Police, church leaders discuss Castleton Square Mall violence issues

Church leaders: Racial profiling problem at mall

INDIANAPOLIS - Indianapolis Metro Police Chief Rick Hite met Friday morning with community and church leaders concerned about policy changes regarding children at Castleton Square Mall.

Church leaders called for the meeting to address concerns about a new strategy for keeping the peace this weekend at the mall on the city's north side.

Police met earlier this week with mall officials to discuss a plan for dealing with problems last weekend that included two fights and four arrests, one involving a juvenile with a handgun.

Simon Property Group, which owns the mall, said it would hand out letters this weekend urging parents not to drop off children at the mall unsupervised.

The letter warns that anyone violating the rules of common courtesy and the law will be subject to ejection or arrest.

Mall officials said they plan to disperse groups of four or more juveniles and that juveniles who are loud, swearing or disrupting the peace would also be dispersed.

Those changes gave rise to concerns of racial profiling of black teens at the mall.

"Those of us who are downtown normally when white kids are coming in in large numbers, the security are not approaching them the way they do when a large number of black kids come in," said the Rev.

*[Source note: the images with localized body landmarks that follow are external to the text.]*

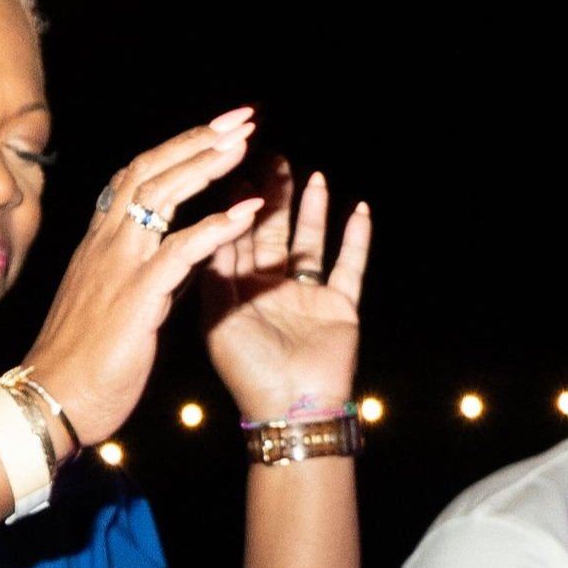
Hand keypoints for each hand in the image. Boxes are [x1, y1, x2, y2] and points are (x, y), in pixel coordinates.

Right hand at [21, 111, 265, 445]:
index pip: (135, 177)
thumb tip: (172, 255)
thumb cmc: (79, 361)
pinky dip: (217, 227)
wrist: (50, 399)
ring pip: (162, 196)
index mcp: (99, 244)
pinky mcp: (137, 296)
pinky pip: (181, 251)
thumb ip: (138, 271)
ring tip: (245, 145)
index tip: (214, 130)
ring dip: (206, 166)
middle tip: (242, 118)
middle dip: (197, 139)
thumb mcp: (107, 302)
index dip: (176, 148)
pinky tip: (249, 210)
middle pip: (150, 171)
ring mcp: (120, 267)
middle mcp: (106, 244)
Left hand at [202, 155, 370, 419]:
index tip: (233, 170)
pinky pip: (350, 266)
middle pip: (272, 233)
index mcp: (237, 292)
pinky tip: (359, 207)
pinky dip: (356, 238)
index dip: (234, 206)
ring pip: (310, 242)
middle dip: (272, 197)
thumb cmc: (248, 371)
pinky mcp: (339, 306)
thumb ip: (216, 274)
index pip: (234, 239)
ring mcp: (307, 297)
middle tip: (272, 157)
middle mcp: (271, 290)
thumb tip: (208, 228)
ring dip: (311, 210)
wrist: (291, 410)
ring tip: (311, 174)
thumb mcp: (217, 320)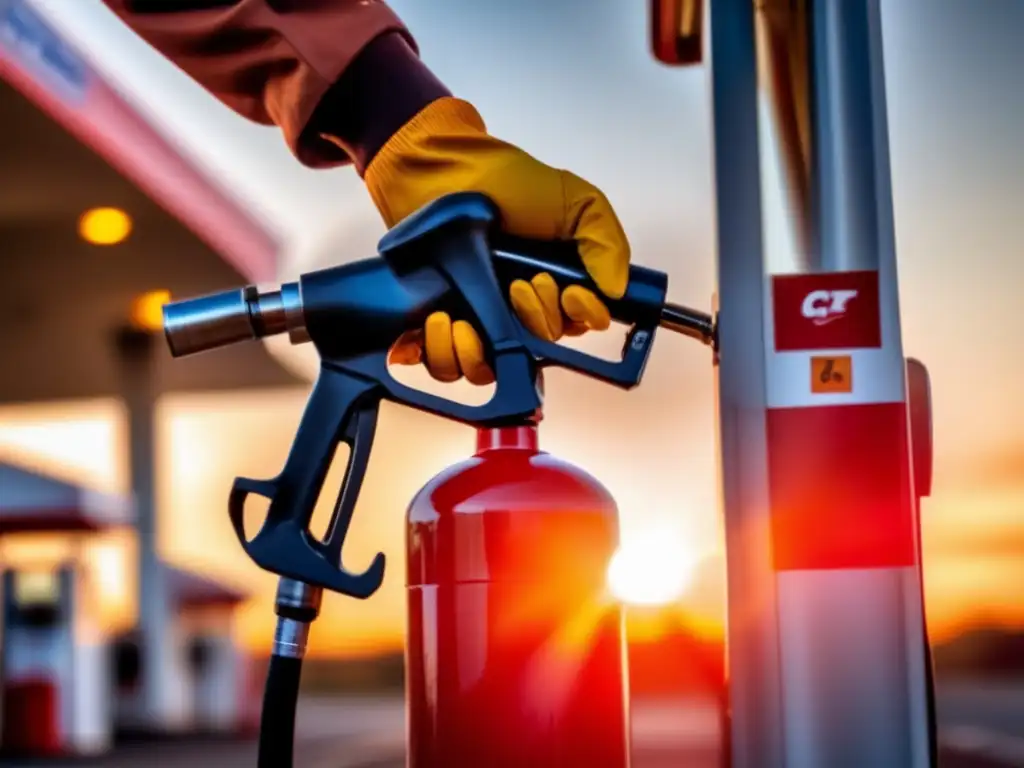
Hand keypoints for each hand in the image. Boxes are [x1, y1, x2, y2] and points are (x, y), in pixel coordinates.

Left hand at [364, 97, 629, 384]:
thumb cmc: (505, 181)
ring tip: (484, 309)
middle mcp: (520, 307)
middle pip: (542, 347)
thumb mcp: (575, 201)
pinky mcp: (441, 327)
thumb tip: (618, 289)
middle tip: (522, 283)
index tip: (571, 291)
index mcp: (558, 283)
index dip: (582, 315)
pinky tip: (448, 321)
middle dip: (537, 318)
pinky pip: (448, 366)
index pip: (582, 323)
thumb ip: (606, 240)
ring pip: (495, 367)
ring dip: (492, 346)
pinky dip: (450, 354)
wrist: (443, 169)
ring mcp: (480, 319)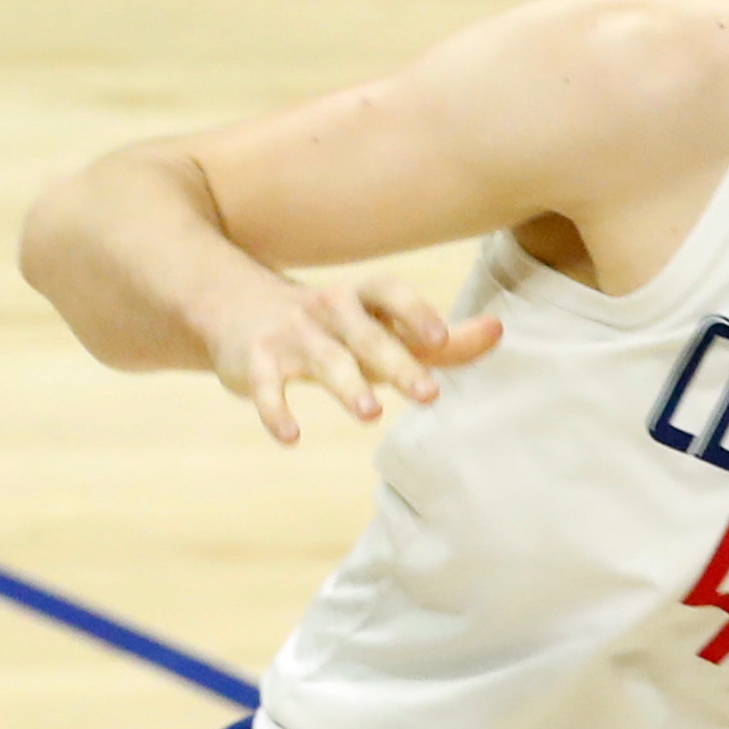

Charles Harrison, of the Ten Point Coalition. "We already see it. It's already being done, and we don't want that to be done in Castleton."

Simon officials expressed their sensitivity to the race issue and emphasized the new policy is situational.

Indianapolis police said there will be an increased presence downtown and at Castleton this weekend but stressed that officers will enforce the law, not mall policy.

"My concern is not using our police officer to not enforce the rules," said IMPD Chief Rick Hite. "We're here to enforce the laws. In other words, our job is to see that people are treated fairly and impartially and, more important, that we're not violating someone's civil rights."